Rearrange array into alternate positive and negative numbers

Given an array containing both positive and negative integers, write code to rearrange the elements so that positive and negative numbers comes alternately. If positive (or negative) integers is not equal in number then extra positive (or negative) numbers should come at the end of array. For example:

Input : {1, 2, -2, -5, 6, 7, -8}
Output: {1, -2, 2, -5, 6, -8, 7}
Input : {-1, 2, 3, -5, -6, -7, -8}
Output: {-1, 2, -5, 3, -6, -7, -8}

Method-1: Using shift and Swap
At each position, keep a note of what is required (whether a +ve number should come at that position or a negative number should come at that position). For each position we will do the following

• Check if the number required at that position is +ve or -ve
• If a +ve number is required at a position and there is already a +ve number (or vice-versa) then there is no problem, and we move forward.
• If a +ve number is required, but the number at that position is -ve then we have to find the first +ve number after that position (move forward till we get a +ve number) and put that number at this position by shifting all the numbers in between forward by one step each.

Below is the code for same

#include <iostream>
using namespace std;
// Shift all elements from 'fromIdx' till 'toIdx-1' one position forward and
// move element at 'toIdx' position at 'fromIdx'
// If array is 1, 2, 3, 4, 5  and fromIdx=1, toIdx=3 then this function will
// change the array to 1, 4, 2, 3, 5.
void shiftAndSwap(int *a, int fromIdx, int toIdx)
{
    int temp = a[toIdx];
    for(int j = toIdx; j > fromIdx; j--) {
        a[j] = a[j-1];
    }
    a[fromIdx] = temp;
}
void arrange(int* a, int n)
{
    if(n<1){ return; }
    // Keep a check of what type of number is expected.
    // If first element is +ve, then the next expected element is negative
    // and vice-versa.
    int positive = false;
    if( a[0] < 0) {
        positive = true;
    }
    int fromIdx = 1;
    for( int i = 1; i < n; i++)
    {
        // If we are expecting +ve and we have -ve number then keep moving forward
        // till we get a +ve number.
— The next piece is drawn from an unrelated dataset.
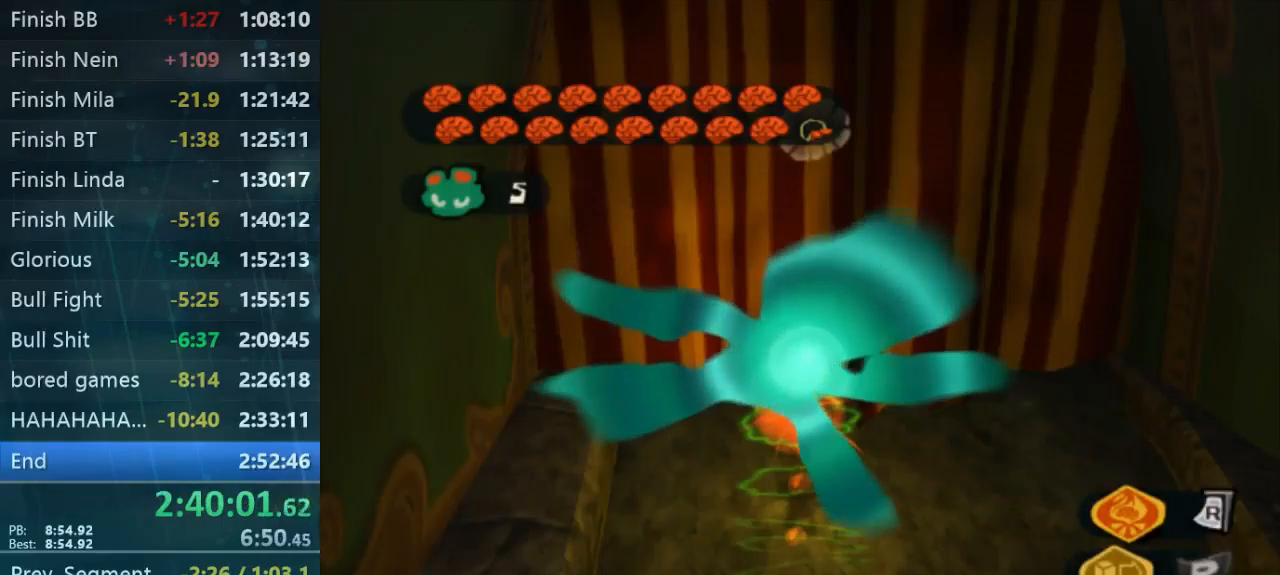
{"dt_ms": 500, "buttons": [], "left_stick": "center", "button_events": [[33, "B", "down"], [100, "B", "up"], [200, "B", "down"], [267, "B", "up"]]}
When we get the first +ve number, we will have to move it
        // to fromIdx and shift all others (all -ve) one step forward.
        if(positive)
        {
            if(a[i] >= 0)
            {
                // If we expected +ve and current no is also +ve
                if(fromIdx != i)
                {
                    shiftAndSwap(a, fromIdx, i);
                    i = fromIdx; // We need to move back because we have skipped all -ve numbers
                }
                positive = false;
                fromIdx = i + 1;
            }
        }
        else
        { // negative
            if(a[i] < 0)
            {
                if( fromIdx != i)
                {
                    shiftAndSwap(a, fromIdx, i);
                    i = fromIdx; // We need to move back because we have skipped all +ve numbers
                }
                positive = true;
                fromIdx = i + 1;
            }
        }
    }
}

The good thing about above code is that it maintains the order in which element are present in the original array.
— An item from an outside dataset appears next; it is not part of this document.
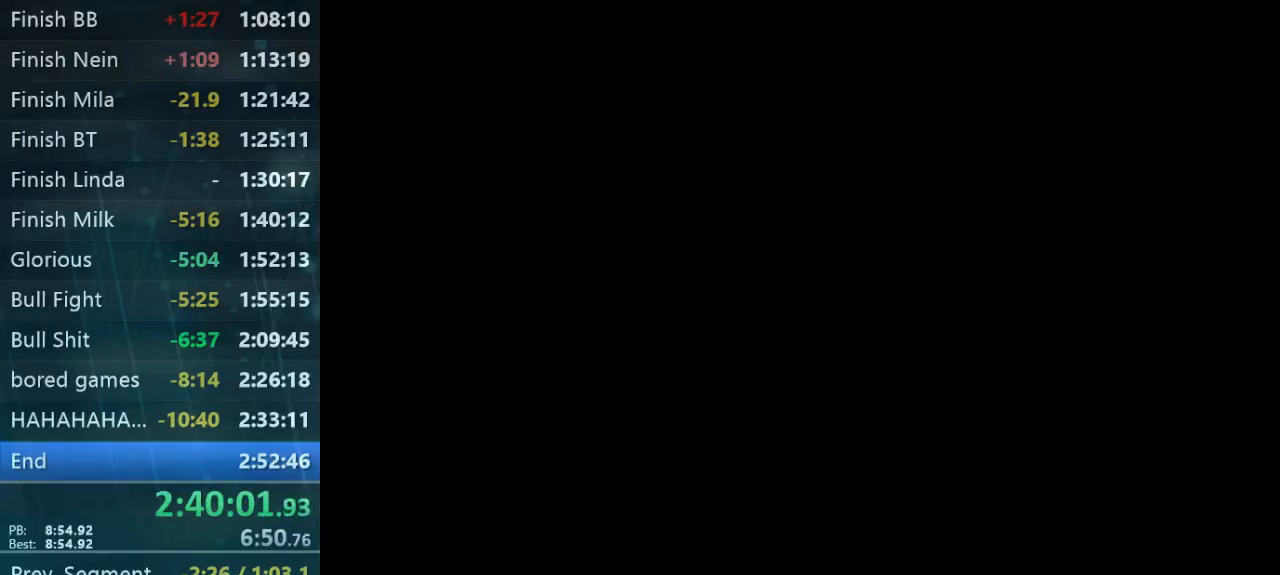
{"dt_ms": 500, "buttons": [], "left_stick": "up", "button_events": [[33, "B", "down"], [200, "B", "up"], [400, "B", "down"], [500, "B", "up"]]}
But it is an O(n²) time algorithm.

Method-2: Using Partition Logic

In this method we first separate the positive and negative numbers (by bringing all positive numbers on one side of the array and all negative numbers on another side). It can be thought of as partitioning in QuickSort algorithm with pivot=0.

Once all the negative numbers are brought at the start of the array, start from the first negative number and first positive number, and swap every alternate negative number with next positive number.

Code:

/** Put positive elements at even position and negative elements at odd positions
 */
void arrange(int *arr, int n)
{
    // Partition logic of QuickSort.
    // Bring all -ve number at start.
    int low = 0, high = n-1;
    while(low<high)
    {
        while(arr[low] < 0) low++;
        while(arr[high] > 0) high--;
        if(low<high)
            swap(arr, low, high);
    }
    // At this point low will be pointint to the first positive number in the array.
    // If there are no jpositive numbers in array, then low will be out of bond
    if(low>=n)
       return;
    // First indexes of positive and negative numbers will be as below
    int positive = low, negative = 0;
    // swap every alternate negative number with next positive number
    while (positive < n && negative < positive && arr[negative] < 0)
    {
        swap(arr, positive, negative);
        positive++;
        negative += 2;
    }
}

This is O(n) time, Constant extra space algorithm. But it will not maintain the order of positive and negative numbers in the original list.